▶ **TEXT PROVIDED**
## Start

Therefore, the unique fixed point of $B_\pi$ is $V^\pi$ .

c.

The greedy policy is not guaranteed to be the optimal policy.

For greedy policy respects to $V$ , the strategy $\pi = \pi_V$ meets the condition of the Bellman equation:

V^\pi = B_\pi V^\pi .

However, $V$ itself satisfies this equation, only when $V$ is the fixed point of $B_\pi$ , that is $V = B_\pi V$ .

So in most cases, the greedy policy is not the optimal policy.

d.

When $\pi$ is the greedy policy, we have:

BV_n = B_\pi V_n

e.

## End

[Data listing]
## Start

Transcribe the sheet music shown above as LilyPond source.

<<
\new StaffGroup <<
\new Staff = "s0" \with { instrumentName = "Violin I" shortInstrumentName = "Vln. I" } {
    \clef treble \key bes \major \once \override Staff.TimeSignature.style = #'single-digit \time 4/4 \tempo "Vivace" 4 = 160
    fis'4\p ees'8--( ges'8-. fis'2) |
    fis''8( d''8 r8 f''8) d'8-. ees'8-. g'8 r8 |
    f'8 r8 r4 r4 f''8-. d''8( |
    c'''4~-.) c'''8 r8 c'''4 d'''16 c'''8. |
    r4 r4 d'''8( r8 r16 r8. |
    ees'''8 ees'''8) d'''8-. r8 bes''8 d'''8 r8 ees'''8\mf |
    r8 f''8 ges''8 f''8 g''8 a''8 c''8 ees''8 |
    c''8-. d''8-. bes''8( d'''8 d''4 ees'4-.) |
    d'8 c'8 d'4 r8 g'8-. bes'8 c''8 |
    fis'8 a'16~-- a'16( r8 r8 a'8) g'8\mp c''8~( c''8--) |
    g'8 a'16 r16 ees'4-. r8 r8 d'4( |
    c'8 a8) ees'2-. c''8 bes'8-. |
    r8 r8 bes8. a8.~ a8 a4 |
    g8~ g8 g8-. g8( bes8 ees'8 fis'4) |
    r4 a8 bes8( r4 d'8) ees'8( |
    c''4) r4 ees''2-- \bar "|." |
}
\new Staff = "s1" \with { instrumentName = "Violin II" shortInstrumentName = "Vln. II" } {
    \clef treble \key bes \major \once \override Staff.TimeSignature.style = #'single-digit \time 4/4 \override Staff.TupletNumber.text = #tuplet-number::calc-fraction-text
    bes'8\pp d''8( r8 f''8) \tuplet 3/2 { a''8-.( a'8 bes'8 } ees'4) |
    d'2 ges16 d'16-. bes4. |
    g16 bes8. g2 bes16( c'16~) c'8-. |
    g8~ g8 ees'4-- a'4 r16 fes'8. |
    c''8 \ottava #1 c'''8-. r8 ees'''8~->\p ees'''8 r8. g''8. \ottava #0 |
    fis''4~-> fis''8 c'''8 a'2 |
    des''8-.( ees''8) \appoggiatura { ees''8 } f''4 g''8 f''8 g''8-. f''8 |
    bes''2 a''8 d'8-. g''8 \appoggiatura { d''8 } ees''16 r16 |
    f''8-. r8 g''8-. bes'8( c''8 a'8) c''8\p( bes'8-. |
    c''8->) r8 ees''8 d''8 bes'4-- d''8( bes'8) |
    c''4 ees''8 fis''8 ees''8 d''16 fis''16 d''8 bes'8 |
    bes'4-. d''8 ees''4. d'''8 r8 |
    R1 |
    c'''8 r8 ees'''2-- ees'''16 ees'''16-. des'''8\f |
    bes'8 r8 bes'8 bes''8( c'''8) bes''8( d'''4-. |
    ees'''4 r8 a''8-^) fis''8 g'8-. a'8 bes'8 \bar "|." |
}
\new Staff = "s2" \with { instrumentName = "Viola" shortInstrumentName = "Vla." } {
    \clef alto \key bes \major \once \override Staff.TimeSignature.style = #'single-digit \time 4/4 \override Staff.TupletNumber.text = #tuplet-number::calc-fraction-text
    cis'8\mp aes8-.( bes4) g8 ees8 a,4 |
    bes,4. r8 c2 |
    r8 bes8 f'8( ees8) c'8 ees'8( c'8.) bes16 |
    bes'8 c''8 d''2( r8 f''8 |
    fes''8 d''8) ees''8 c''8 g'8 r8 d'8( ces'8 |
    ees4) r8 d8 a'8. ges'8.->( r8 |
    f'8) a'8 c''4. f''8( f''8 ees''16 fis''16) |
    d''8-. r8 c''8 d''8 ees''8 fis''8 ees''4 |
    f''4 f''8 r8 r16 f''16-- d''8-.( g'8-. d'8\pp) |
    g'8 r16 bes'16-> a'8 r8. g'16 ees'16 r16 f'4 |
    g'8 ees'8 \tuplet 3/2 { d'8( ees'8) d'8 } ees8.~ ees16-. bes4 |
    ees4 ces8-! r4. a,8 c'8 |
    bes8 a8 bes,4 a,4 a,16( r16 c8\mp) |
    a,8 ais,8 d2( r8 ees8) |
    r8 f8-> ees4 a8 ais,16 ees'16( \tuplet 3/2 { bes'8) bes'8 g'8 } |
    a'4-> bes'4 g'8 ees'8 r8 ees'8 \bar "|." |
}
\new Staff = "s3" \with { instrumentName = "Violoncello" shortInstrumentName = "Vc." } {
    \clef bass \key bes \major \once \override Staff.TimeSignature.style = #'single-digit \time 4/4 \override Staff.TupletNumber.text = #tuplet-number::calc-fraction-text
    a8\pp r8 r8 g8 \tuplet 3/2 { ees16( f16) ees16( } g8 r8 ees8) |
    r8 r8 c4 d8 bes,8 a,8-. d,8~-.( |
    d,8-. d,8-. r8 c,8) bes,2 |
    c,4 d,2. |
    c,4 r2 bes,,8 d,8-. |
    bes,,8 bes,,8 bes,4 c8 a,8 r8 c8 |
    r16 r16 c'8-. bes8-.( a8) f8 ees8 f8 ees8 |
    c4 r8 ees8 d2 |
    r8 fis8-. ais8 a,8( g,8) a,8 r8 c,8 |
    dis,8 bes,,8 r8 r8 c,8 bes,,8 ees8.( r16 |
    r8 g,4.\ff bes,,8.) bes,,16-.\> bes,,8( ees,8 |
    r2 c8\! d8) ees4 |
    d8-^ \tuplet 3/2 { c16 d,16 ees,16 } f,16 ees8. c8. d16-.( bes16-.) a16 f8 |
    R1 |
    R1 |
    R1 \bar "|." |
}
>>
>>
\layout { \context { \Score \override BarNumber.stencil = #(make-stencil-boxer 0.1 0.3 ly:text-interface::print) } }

## End

▶ **PROBLEM SET**
1: Locate each line in the records that contains the string "Violin" and copy those lines.
2: Write what comes next in the passage on greedy policies and Bellman operators, starting from its final line.

▶ **ANSWERS FOR THE EXERCISE**
1:
\new Staff = "s0" \with { instrumentName = "Violin I" shortInstrumentName = "Vln. I" } {
\new Staff = "s1" \with { instrumentName = "Violin II" shortInstrumentName = "Vln. II" } {

2:
\begin{aligned} \lVert V^\pi - V_{n+1} \rVert &= \lVert B_\pi V^\pi - B_\pi V_n \rVert \\ &\le \gamma \lVert V^\pi - V_n \rVert \\ \end{aligned}

Then we can introduce the triangle inequality:

\begin{aligned} \gamma \lVert V^\pi - V_n \rVert &\le \gamma \lVert V^\pi - V_{n+1} \rVert + \gamma \lVert V_{n+1} - V_n \rVert \\ \end{aligned}

So we have:

\begin{aligned} (1-\gamma) \lVert V^\pi - V_{n+1} \rVert &\le \gamma \lVert V_{n+1} - V_n \rVert \\ \lVert V^\pi - V_{n+1} \rVert &\le \frac{\gamma}{1-\gamma} \lVert V_{n+1} - V_n \rVert \end{aligned}

Finally we can introduce the stopping condition $\lVert V_{n+1} - V_n \rVert < \frac{\epsilon(1-\gamma)}{2\gamma}$ :

\lVert V^\pi - V_{n+1} \rVert < \frac{\epsilon}{2}

Which certainly proves that:

\lVert V^\pi - V_{n+1} \rVert \le \frac{\epsilon}{2}

f.

To prove that $\lVert B^kV - B^k V' \rVert \le \gamma^k \lVert V - V' \rVert$ , we can use Induction hypothesis:

We assume that $\lVert B^{k}V - B^{k} V' \rVert \le \gamma^{k} \lVert V - V' \rVert$ .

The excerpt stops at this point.